Aim of the exercise:
Reproduce the lines below word for word, from the line with "How many series are shown in this chart?" through the line with "What is the minimum value shown in the chart?", both included. Leave out the pictures.

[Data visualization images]
———
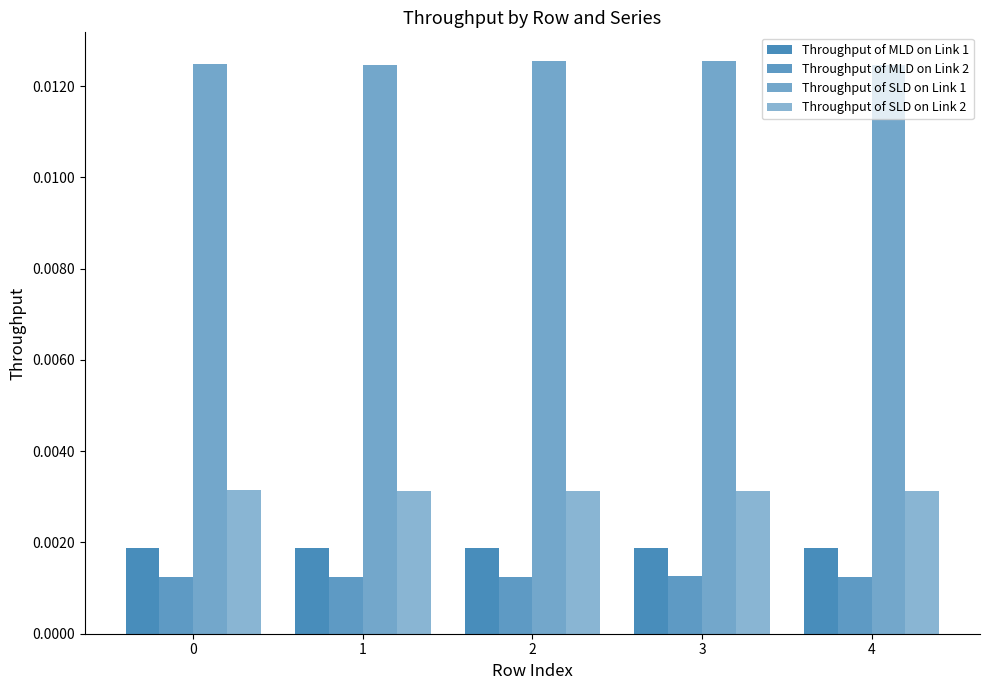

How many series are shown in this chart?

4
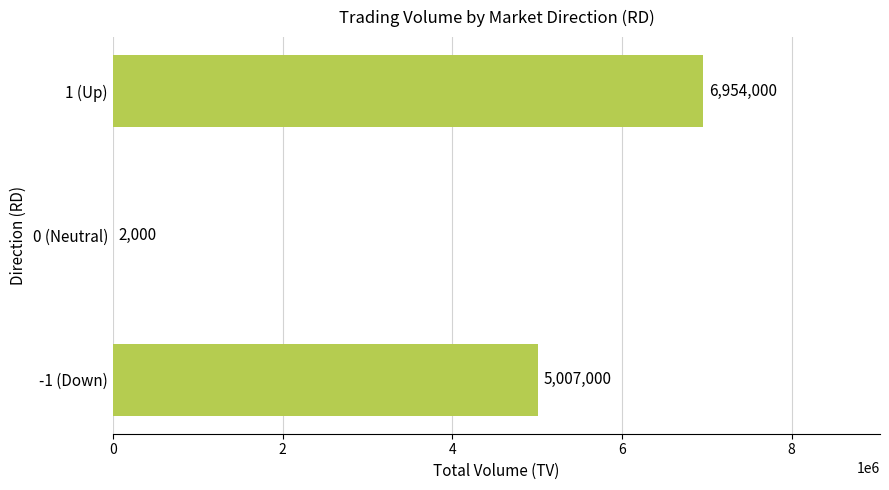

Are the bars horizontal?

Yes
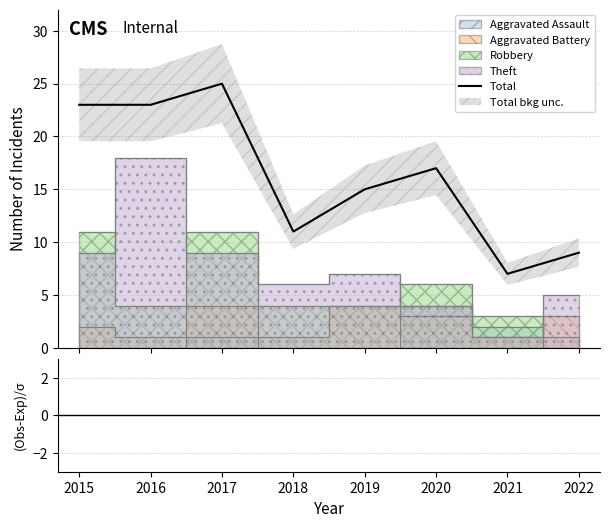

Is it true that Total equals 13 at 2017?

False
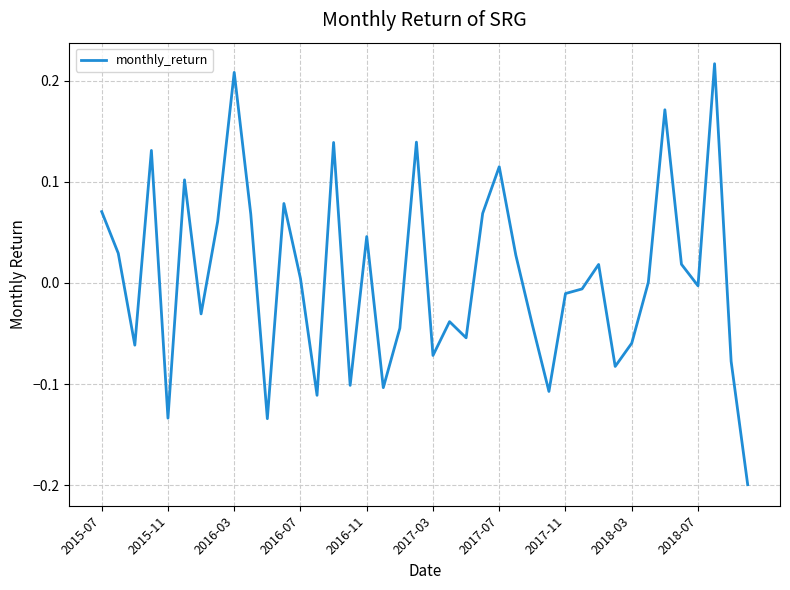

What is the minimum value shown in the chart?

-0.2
———
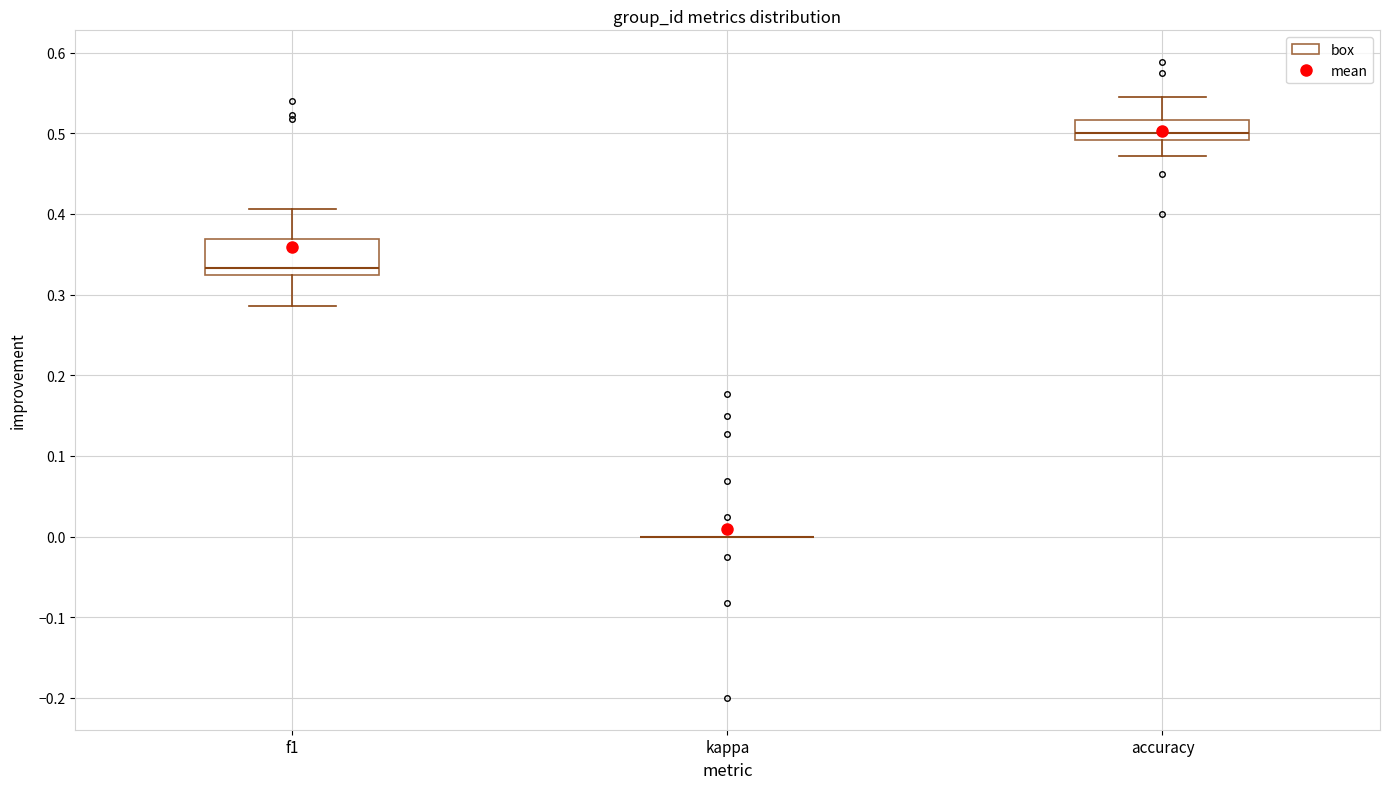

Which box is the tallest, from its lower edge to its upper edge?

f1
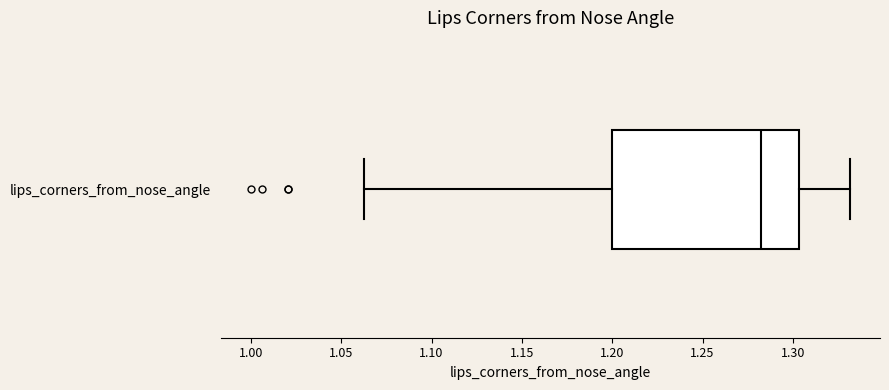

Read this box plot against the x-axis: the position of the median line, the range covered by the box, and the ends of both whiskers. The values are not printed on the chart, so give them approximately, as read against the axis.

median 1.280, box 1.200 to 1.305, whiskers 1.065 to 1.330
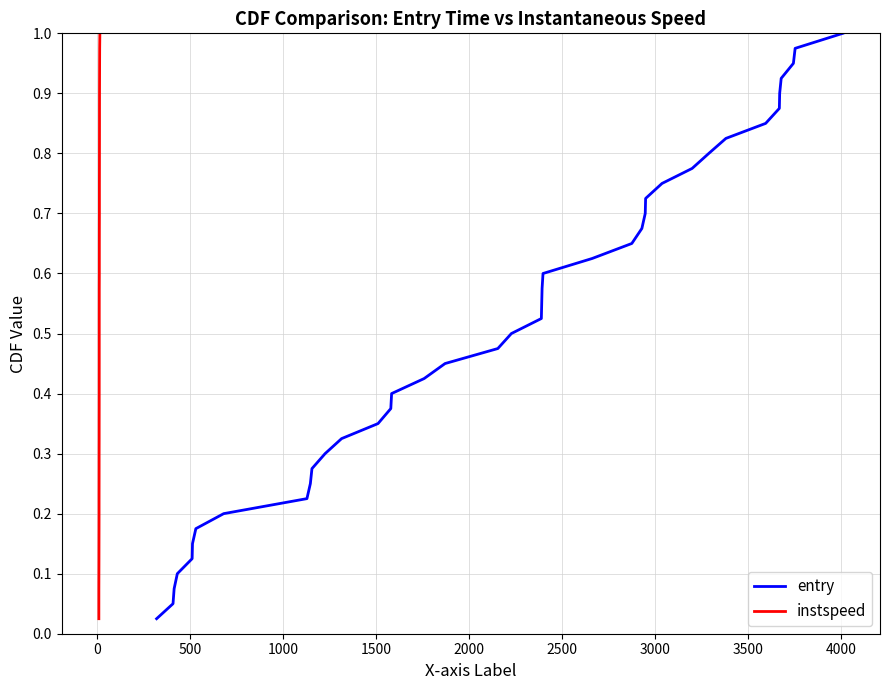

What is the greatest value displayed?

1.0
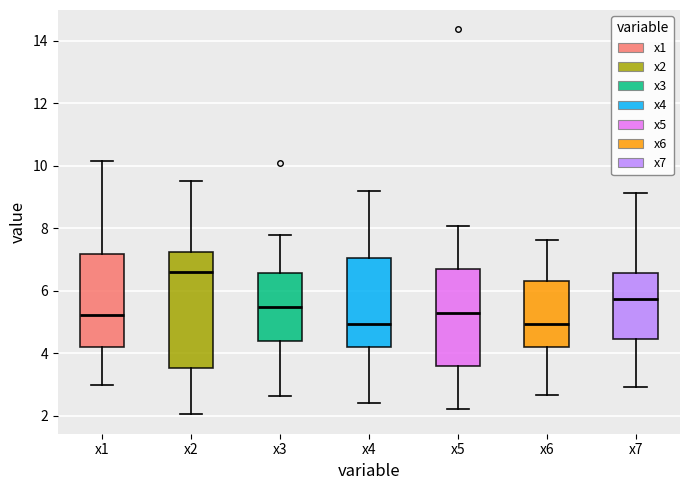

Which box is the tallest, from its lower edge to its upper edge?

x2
———
Solution below:
How many series are shown in this chart?

4

Are the bars horizontal?

Yes

Is it true that Total equals 13 at 2017?

False

What is the minimum value shown in the chart?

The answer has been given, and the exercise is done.